Entrepreneurs: The Most Terrifying Statistics
Most of us have the same goals. We want financial security, especially in our retirement years. We want an ability to maintain a comfortable long-lasting lifestyle without running out of savings.
Yet, there are many of us that haven’t even begun to save, or even invest, which is one of the worst things you can do. Some say they don’t invest because of a lack of knowledge, or a feeling of intimidation and fear of the economy. Others times they’ll use the excuse, ’I’m young. I’ll worry about investing later‘ or ’I’d rather use my money to buy things,’ or even ’I don’t have enough money to invest.’
Even some of the smartest entrepreneurs aren’t saving for retirement at all. In fact, according to a recent Entrepreneur article, “a full 25 percent of small-business owners report they aren’t saving a dime. On top of that, a whopping 47 percent of small-business owners report that they are saving less than 10 percent of their income.”
About a third of respondents plan to cash in by selling their company at a later date. “Not only is the amount entrepreneurs are saving low, it’s getting lower. This year, 47 percent of entrepreneurs have a nest egg of more than $100,000, compared to 59 percent in 2013.”
Many of us – entrepreneurs or not – put our money in our back pocket, where it makes no money. Or, our money is earning nearly nothing in a savings account.
Instead, they should make their money work for them.
By investing, whether in stocks, bonds, mutual funds, options, commodities, or real estate, you are helping your money generate even more money with interest or an increase in asset value.
What many also fail to understand is that if you begin investing early enough, your money will actually work for you due to the value of compounding returns. Even if you invest conservatively over time, long-term compounding will allow you to reap rewards.
Whatever you decide to do, make your money work for you.
Unless a family member is leaving you a great deal of money in their will, social security and other benefits will not be a great source of retirement income either. My advice to get you started in the right direction: Participate in company retirement plans, IRAs, ROTH IRAs, and other 401k retirement plans - especially if companies match funds.

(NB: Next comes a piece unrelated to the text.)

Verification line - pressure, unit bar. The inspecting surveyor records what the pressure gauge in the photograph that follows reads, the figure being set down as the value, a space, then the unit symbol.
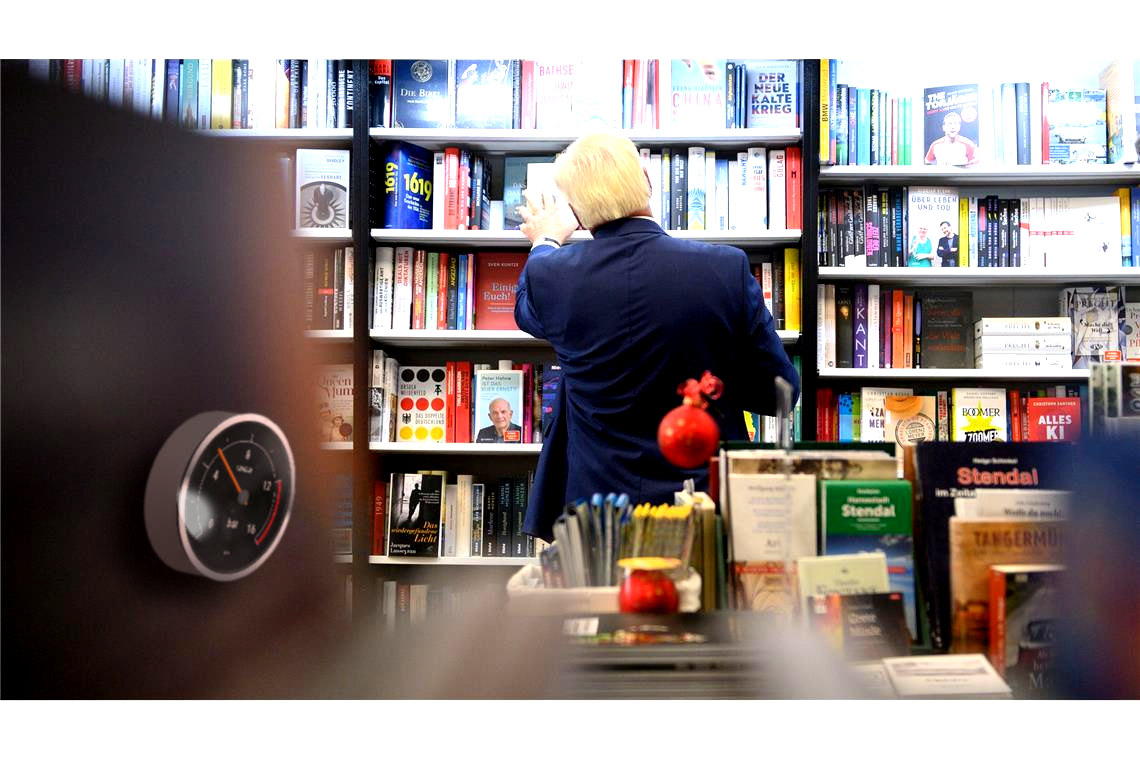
5 bar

Here are some key tips to investing well.
Start Saving Today
It doesn’t matter if it’s $20 a month or $5,000 a month. Allow for compounding interest to accrue and generate earnings. Any money earned can then be reinvested. The more you can afford to sock away now at when you’re younger the better. Open an IRA, meet your employer’s match program, or even contribute often to your 401(k). Even in retirement, life can be expensive. According to the U.S. government, you’ll need at least 90% of your pre-retirement income just to maintain your standard of living when you stop working.
Have an Actual Plan
You can’t really succeed if you don’t know where you’re going, or where you’re headed. Sit with a financial planner. Write down your goals and have him help you figure out how to get there. Remember, financial success is a choice. If you choose to do nothing, you will receive nothing. Understand savings and cash flows you currently have and what they may look like in the future.
Learn the Rules
The rules of retirement can be just as confusing as tax codes a times. Know if you should stick to a Roth IRA or a traditional IRA over the year. Know which has tax-deductible contributions or tax-free withdrawals. As you reach retirement age, check on Social Security to see how you may be able to claim more money by waiting until you reach full retirement age. Own your home. Own rental real estate. Have money in tax-deferred retirement plans. Diversify in stocks. These are things to understand as you plan for retirement. And remember that diversification is key. You wouldn’t put all your eggs in one basket.
Have Financial Cushions
Heading into retirement without proper diversification, especially in cash is a bad idea. Imagine retiring tomorrow, and the stock market crashes back to 6,500. Have a Plan B just in case. For example, have a couple years worth of cash on hand at all times so you can still pay your bills and live. Don’t head into retirement without a stress test on what ifs.
In short, be prepared to retire. Or, plan to not retire. It’s your choice.